Neben der Störung des Tag/Nacht-Rhythmus haben künstliche Lichtquellen auch andere teilweise verheerende Einflüsse auf Pflanzen und Tiere. Beispielsweise werden Fluginsekten von Licht angezogen
und umschwirren diese bis sie tot herabfallen. Dabei ist der Blauanteil des Lichts, die sogenannte Farbtemperatur, entscheidend: Insekten werden von kaltweißem Licht mit einer Farbtemperatur von
über 5000 Kelvin deutlich stärker angezogen als von warmweißen und eher gelblichen Tönen von 3000 Kelvin oder weniger. Aber auch Zugvögel, die nachts unterwegs sind und sich an Himmelskörpern
orientieren, werden von künstlichen Lichtquellen irritiert.
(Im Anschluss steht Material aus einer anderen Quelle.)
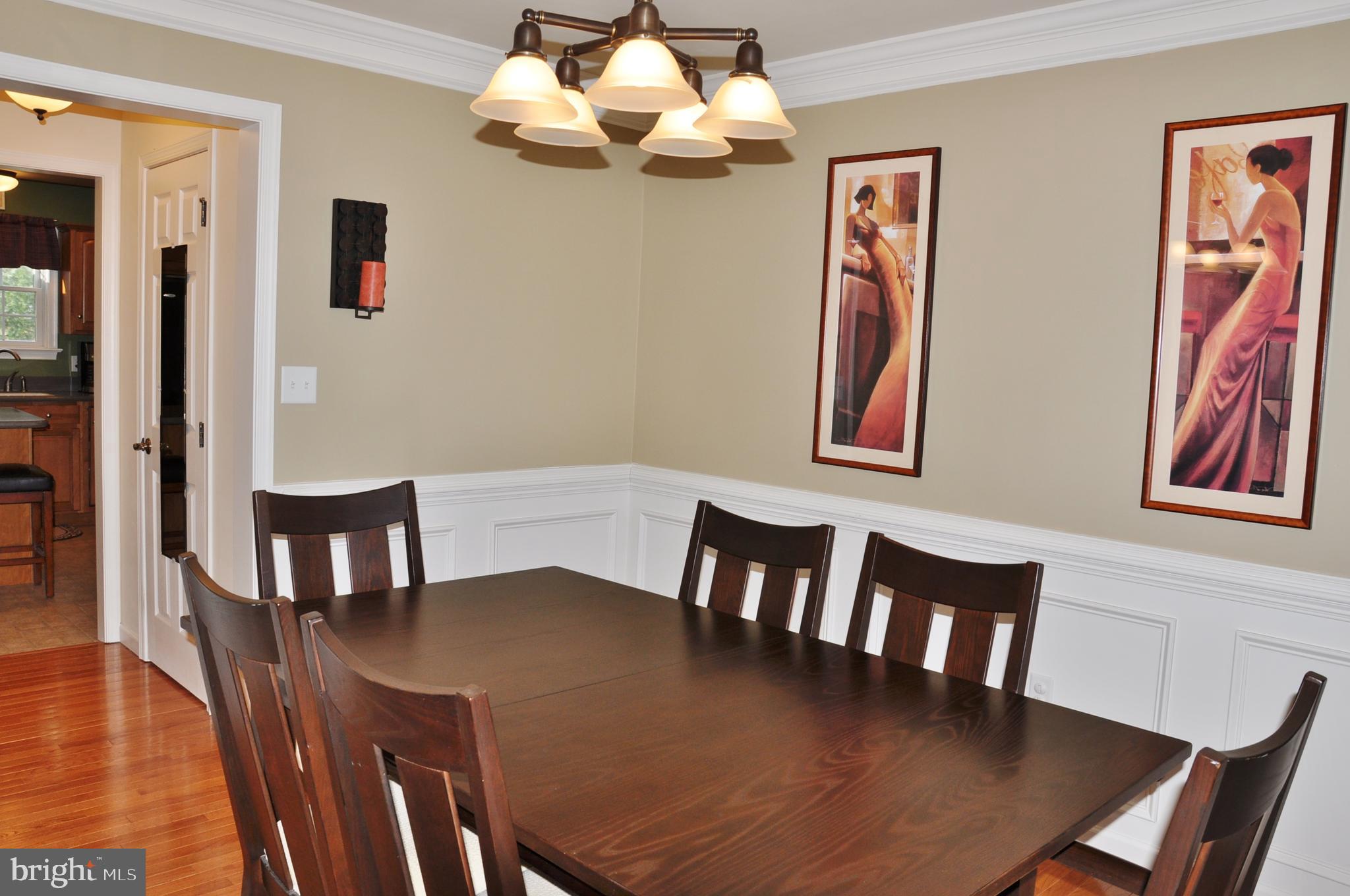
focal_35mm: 27
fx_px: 1011
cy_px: 448
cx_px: 675
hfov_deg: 67.4
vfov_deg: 47.8
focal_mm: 18
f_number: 8
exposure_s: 1/60
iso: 200
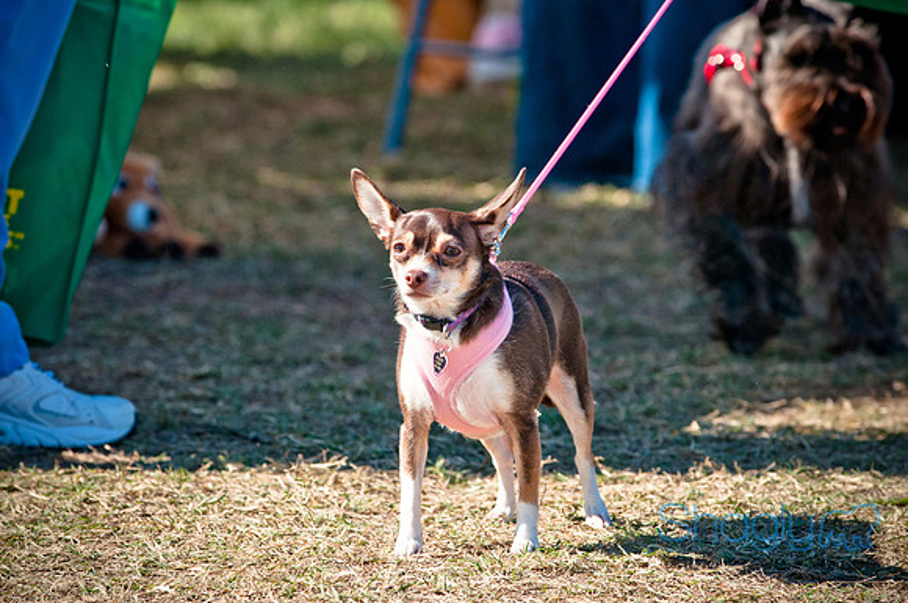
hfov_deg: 6.9
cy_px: 302
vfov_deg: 4.6
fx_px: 7556
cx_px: 454
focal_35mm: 300
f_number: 5.6
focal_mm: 200
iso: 400
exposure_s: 1/1000
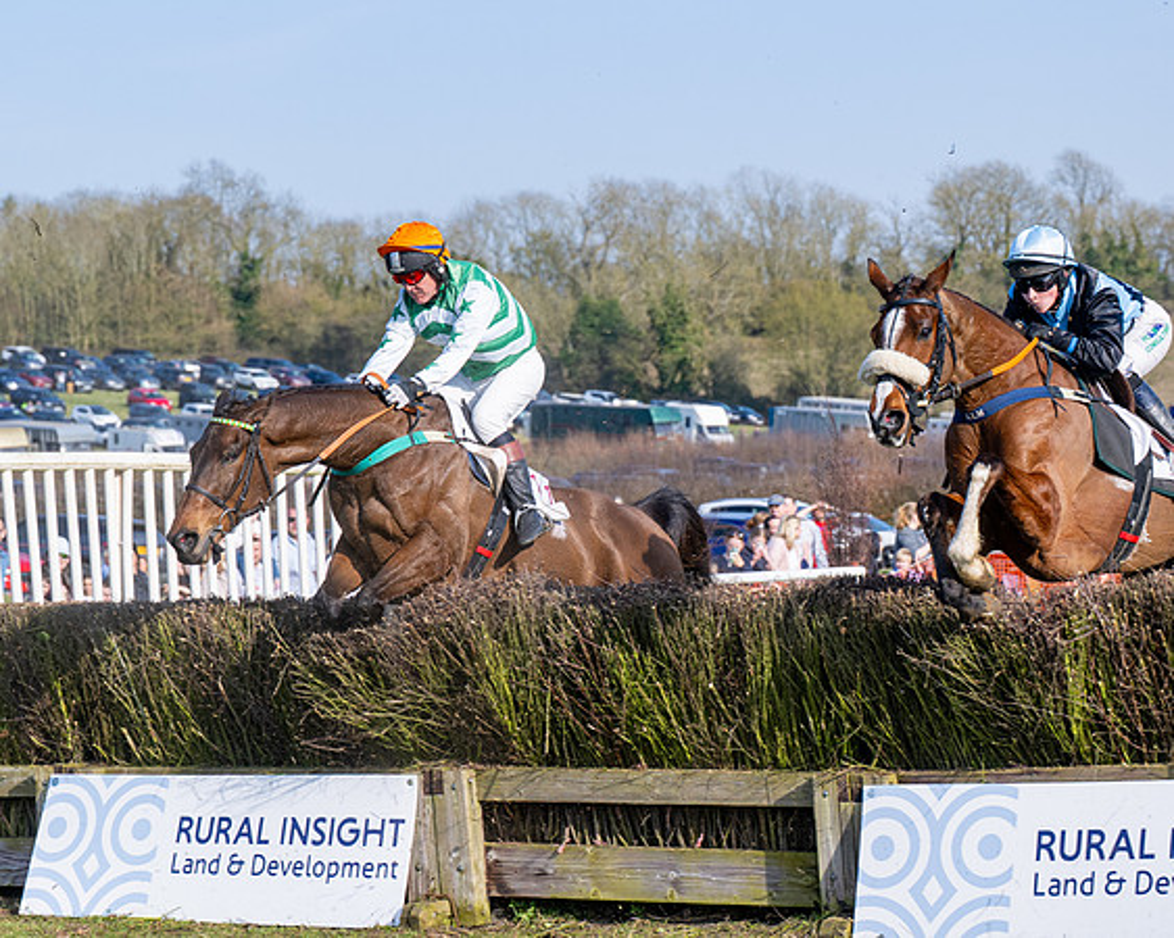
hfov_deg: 16.1
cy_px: 470
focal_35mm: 119
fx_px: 4137
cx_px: 467
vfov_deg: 12.9
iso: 200
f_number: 4
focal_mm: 70
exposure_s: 1/2000
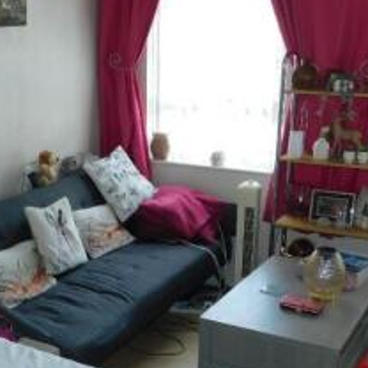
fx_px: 686
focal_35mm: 57
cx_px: 82
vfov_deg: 29.9
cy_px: 226
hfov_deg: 29.5
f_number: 3
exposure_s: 1/30
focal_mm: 4
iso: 200
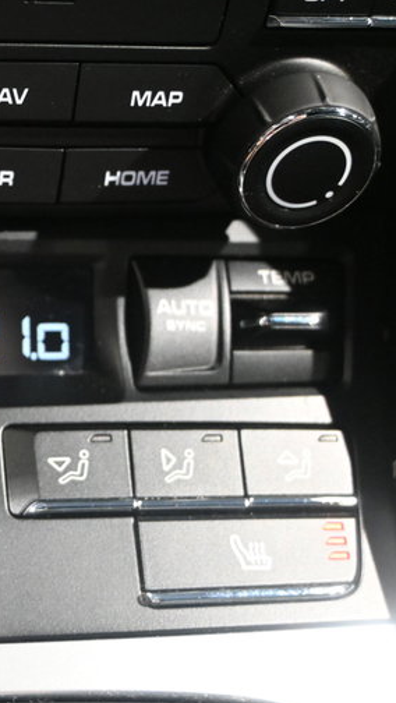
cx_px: -105
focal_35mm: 60
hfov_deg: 18.8
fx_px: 1115
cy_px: 353
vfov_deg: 35.0
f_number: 4.2
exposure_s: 1/60
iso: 5000
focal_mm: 25
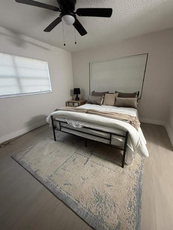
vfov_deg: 102.1
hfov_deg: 85.7
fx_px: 93
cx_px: 86
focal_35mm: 14
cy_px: 115
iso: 640
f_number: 2.2
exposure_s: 1/60
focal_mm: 2.22
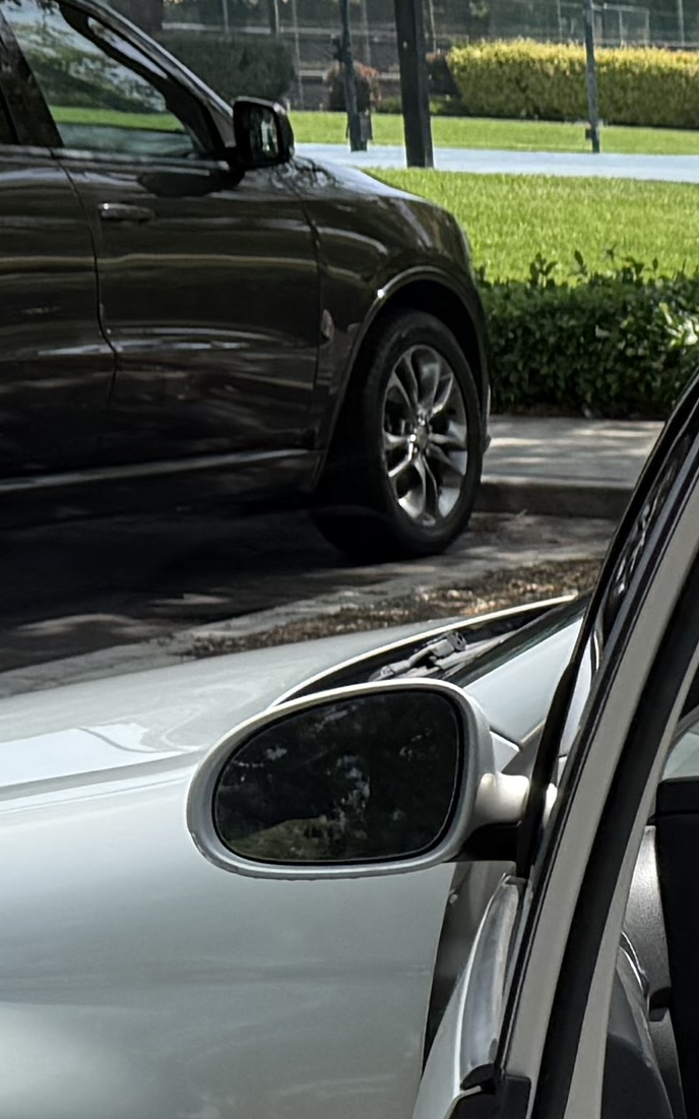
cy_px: 1183
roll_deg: -1.3
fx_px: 4024
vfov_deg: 15.5
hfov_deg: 8.4
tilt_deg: -12.1
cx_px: 2069
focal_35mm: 132
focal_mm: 6.76
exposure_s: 1/1901
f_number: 1.78
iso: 80
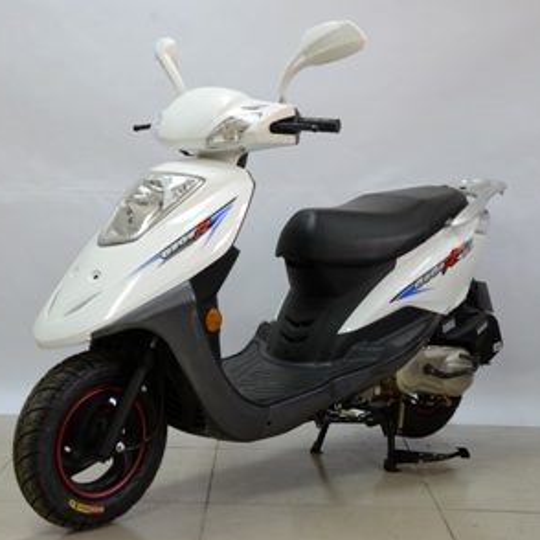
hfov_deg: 26.1
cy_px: 271
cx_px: 241
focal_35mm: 66
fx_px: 1165
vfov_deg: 26.1
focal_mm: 34
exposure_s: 1.3
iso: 100
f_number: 9
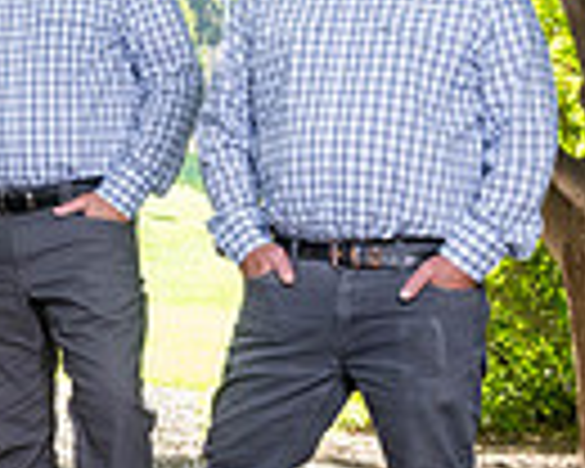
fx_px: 3065
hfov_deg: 10.2
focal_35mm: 177
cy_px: 97
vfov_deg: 8.7
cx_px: -531
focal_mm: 40
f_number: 6.3
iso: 640
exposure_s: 1/200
Bilder von einigen hundert verendeten Vögeln, die in einer Nacht gegen die Scheiben hell erleuchteter Hochhausbüros prallten, sind
drastische Beispiele hierfür.
Aber auch die Schönheit des Nachthimmels steht auf dem Spiel. Viele Stadtmenschen haben noch nie die Milchstraße gesehen, und in der Lichtglocke der Großstädte ist teilweise nicht einmal der
große Wagen zu erkennen. Astronomen zieht es in den ländlichen Raum oder bei extremen Anforderungen in noch abgelegenere Regionen wie die chilenische Atacamawüste. In dunklen Regionen werden
Sternenparks geschaffen, um den Menschen die Faszination des direkten Blicks in unsere Milchstraße zu ermöglichen.
Im Rahmen des grenzüberschreitenden INTERREG-Projekts „Lichtverschmutzung – gemeinsame Lösungsansätze“ ist es die Aufgabe von Dr. Freund, in der Öffentlichkeit ein Bewusstsein für diese
Problematik zu schaffen und Gemeinden und öffentliche Einrichtungen hinsichtlich vorteilhafter Beleuchtung zu beraten. Dr. Freund zeigte auf, wie mit einfachen Maßnahmen unnötige Lichtemissionen
verhindert und damit auch der Energieverbrauch reduziert und Geld gespart werden kann, und plädierte durchaus für eine Verringerung oder Abschaltung nächtlicher Beleuchtung. Durch den geringen
Stromverbrauch moderner LEDs werden heute in der Regel hellere Leuchten installiert, die oft mehr blenden als nutzen. Es besteht auch kein Zusammenhang zwischen Kriminalität und
Beleuchtungsstärke im öffentlichen Raum, wie aus wissenschaftlichen Studien hervorgeht.
Ein Ziel ist auch die Schaffung eines Sternenparks Bayerischer Wald, der den gesamten Nationalpark umfassen und die umliegenden Gemeinden miteinbeziehen soll. Eine Zertifizierung durch die
International Dark-Sky Association (IDA) ist auf gutem Wege. Aber eine Reduzierung von Lichtemissionen ist in allen Regionen sinnvoll, denn neben Aspekten der Energieeinsparung und des
Artenschutzes profitiert davon auch die Gesundheit der Menschen. Denn nichts geht über einen geruhsamen Schlaf in Ruhe und Dunkelheit.